* [REQUIRED WORK] Look through the data below for the line with "left shoulder: (588, 589)", and transcribe it exactly together with each line after it up to and including the line with "left eye: (532, 353)". Give nothing else.

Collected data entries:
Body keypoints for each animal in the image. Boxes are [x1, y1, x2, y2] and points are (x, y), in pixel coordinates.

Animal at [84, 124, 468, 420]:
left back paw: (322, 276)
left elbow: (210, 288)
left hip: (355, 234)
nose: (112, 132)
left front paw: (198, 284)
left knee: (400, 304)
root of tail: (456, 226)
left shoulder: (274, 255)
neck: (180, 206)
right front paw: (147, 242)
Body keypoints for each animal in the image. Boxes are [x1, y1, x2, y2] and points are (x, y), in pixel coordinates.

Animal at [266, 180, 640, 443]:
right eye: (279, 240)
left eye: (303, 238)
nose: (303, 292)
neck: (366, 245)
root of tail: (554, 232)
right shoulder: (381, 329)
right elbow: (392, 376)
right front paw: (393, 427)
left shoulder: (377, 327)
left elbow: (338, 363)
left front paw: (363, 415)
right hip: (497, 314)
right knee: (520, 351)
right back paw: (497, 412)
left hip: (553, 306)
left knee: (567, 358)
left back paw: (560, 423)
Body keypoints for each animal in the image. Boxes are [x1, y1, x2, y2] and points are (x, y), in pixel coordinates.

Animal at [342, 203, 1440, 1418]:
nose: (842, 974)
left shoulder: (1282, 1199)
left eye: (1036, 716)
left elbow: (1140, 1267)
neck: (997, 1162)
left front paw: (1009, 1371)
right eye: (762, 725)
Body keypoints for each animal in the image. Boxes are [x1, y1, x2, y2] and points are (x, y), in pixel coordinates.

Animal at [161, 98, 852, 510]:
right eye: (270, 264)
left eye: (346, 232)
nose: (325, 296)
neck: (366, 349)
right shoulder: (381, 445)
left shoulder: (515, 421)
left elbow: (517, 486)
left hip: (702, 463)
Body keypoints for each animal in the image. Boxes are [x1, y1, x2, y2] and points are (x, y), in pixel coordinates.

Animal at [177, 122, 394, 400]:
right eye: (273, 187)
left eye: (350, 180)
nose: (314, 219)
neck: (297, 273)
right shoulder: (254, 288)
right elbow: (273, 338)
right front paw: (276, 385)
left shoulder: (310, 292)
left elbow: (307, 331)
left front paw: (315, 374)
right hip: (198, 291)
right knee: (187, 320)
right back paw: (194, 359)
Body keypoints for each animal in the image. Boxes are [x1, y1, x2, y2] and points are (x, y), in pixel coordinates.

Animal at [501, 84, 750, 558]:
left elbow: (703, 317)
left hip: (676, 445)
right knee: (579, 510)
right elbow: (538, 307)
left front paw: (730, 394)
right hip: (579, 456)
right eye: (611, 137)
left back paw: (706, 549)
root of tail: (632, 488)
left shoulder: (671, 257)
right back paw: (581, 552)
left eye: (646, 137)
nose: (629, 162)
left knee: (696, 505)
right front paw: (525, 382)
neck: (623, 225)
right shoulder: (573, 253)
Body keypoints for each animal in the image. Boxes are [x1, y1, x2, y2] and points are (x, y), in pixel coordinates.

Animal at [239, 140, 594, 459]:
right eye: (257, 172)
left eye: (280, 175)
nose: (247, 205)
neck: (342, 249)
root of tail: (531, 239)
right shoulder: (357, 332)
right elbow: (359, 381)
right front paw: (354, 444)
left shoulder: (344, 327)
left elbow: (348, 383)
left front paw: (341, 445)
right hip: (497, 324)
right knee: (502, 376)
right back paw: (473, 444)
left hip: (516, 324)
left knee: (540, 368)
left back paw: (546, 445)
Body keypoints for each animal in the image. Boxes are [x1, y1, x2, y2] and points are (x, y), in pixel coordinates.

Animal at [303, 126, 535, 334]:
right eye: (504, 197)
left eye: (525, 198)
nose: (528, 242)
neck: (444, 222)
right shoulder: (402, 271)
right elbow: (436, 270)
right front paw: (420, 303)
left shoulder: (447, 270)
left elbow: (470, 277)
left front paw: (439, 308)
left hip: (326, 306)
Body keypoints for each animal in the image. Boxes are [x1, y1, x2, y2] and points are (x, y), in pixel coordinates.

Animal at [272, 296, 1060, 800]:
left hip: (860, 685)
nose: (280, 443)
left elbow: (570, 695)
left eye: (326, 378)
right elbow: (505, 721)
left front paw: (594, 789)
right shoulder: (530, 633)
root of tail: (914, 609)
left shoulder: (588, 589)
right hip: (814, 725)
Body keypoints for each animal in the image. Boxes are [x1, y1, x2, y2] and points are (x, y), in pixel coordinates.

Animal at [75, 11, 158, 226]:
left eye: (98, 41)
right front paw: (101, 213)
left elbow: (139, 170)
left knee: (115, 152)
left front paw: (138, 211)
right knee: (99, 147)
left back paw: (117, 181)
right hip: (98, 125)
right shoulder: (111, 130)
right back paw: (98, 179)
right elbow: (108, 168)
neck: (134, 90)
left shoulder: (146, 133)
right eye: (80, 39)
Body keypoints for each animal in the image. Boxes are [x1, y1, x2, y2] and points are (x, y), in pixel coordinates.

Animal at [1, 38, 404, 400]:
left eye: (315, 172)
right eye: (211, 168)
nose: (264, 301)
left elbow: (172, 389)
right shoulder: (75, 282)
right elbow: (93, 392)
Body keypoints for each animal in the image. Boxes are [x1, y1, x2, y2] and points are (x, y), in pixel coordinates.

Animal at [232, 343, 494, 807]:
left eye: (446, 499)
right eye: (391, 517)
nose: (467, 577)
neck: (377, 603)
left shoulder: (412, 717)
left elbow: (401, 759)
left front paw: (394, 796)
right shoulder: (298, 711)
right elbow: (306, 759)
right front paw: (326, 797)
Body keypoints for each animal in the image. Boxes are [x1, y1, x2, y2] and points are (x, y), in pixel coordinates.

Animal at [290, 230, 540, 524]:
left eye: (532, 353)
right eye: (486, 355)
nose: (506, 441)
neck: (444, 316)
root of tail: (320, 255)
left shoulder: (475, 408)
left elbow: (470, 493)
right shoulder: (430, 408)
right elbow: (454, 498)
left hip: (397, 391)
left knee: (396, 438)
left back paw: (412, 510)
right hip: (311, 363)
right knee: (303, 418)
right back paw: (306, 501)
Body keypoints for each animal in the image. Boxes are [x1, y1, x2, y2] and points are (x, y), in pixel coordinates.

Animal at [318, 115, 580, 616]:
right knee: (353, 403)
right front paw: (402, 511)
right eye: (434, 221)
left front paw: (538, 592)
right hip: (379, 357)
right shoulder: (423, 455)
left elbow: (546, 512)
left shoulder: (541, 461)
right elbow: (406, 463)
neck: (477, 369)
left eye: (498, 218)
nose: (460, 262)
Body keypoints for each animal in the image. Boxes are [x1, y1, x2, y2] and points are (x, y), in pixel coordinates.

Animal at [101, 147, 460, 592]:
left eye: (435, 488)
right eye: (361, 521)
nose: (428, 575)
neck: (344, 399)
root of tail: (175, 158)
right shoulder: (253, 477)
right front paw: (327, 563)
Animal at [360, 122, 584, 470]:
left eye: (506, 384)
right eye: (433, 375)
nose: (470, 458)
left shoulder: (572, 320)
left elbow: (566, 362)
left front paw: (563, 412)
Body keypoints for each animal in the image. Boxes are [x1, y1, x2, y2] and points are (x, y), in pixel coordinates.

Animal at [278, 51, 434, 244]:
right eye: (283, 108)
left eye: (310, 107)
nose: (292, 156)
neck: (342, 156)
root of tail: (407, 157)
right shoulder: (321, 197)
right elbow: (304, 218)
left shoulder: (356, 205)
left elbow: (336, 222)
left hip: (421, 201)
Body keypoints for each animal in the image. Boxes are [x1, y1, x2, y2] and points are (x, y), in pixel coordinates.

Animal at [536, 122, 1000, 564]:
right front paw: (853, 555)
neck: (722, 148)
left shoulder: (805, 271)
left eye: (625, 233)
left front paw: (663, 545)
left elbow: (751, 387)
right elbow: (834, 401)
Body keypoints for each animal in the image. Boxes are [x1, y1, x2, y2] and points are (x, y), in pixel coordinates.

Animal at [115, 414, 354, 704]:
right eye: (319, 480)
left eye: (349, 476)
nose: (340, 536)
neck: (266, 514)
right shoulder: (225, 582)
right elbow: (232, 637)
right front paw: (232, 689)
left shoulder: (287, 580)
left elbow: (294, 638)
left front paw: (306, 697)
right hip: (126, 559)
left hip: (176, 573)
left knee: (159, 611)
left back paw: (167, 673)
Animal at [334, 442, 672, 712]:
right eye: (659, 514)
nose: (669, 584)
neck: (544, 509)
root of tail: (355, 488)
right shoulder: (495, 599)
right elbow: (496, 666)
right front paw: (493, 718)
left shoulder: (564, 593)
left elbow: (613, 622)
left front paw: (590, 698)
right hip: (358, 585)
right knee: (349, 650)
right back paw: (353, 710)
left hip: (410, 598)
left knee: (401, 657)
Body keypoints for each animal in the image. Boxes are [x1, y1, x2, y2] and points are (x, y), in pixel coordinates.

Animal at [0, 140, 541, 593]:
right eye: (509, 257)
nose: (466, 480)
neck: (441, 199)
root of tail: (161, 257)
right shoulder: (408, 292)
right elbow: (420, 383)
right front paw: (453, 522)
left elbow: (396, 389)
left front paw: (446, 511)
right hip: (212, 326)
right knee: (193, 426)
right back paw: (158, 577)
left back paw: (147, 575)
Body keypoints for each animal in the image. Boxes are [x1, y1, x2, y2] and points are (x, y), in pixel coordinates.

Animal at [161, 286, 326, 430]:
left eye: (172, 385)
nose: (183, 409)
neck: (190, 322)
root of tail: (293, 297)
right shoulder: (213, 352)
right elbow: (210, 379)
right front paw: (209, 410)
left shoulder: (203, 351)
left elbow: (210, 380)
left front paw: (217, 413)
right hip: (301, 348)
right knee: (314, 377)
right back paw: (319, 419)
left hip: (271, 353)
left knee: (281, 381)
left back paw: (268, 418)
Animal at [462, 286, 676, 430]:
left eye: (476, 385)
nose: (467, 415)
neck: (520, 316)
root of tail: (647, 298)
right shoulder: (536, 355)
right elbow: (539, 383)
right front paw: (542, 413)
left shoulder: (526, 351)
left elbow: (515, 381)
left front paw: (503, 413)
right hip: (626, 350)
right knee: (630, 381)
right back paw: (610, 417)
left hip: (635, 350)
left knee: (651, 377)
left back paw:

* [REPLY]
left shoulder: (588, 589)
right hip: (814, 725)
Body keypoints for each animal in the image. Boxes are [x1, y1, x2, y2] and points are (x, y), in pixel coordinates.

Animal at [75, 11, 158, 226]:
left eye: (98, 41)
right front paw: (101, 213)
left elbow: (139, 170)
left knee: (115, 152)
left front paw: (138, 211)
right knee: (99, 147)
left back paw: (117, 181)
right hip: (98, 125)
right shoulder: (111, 130)
right back paw: (98, 179)
right elbow: (108, 168)
neck: (134, 90)
left shoulder: (146, 133)
right eye: (80, 39)
Body keypoints for each animal in the image. Boxes are [x1, y1, x2, y2] and points are (x, y), in pixel coordinates.

Animal at [1, 38, 404, 400]:
left eye: (315, 172)
right eye: (211, 168)
nose: (264, 301)
left elbow: (172, 389)
right shoulder: (75, 282)
right elbow: (93, 392)
Body keypoints for each animal in the image. Boxes are [x1, y1, x2, y2] and points are (x, y), in pixel coordinates.

Animal at [232, 343, 494, 807]:
left eye: (446, 499)
right eye: (391, 517)
nose: (467, 577)
neck: (377, 603)
left shoulder: (412, 717)
left elbow: (401, 759)
left front paw: (394, 796)
right shoulder: (298, 711)
right elbow: (306, 759)
right front paw: (326, 797)
Body keypoints for each animal in the image. Boxes are [x1, y1, x2, y2] and points are (x, y), in pixel coordinates.

Animal at [290, 230, 540, 524]:
left eye: (532, 353)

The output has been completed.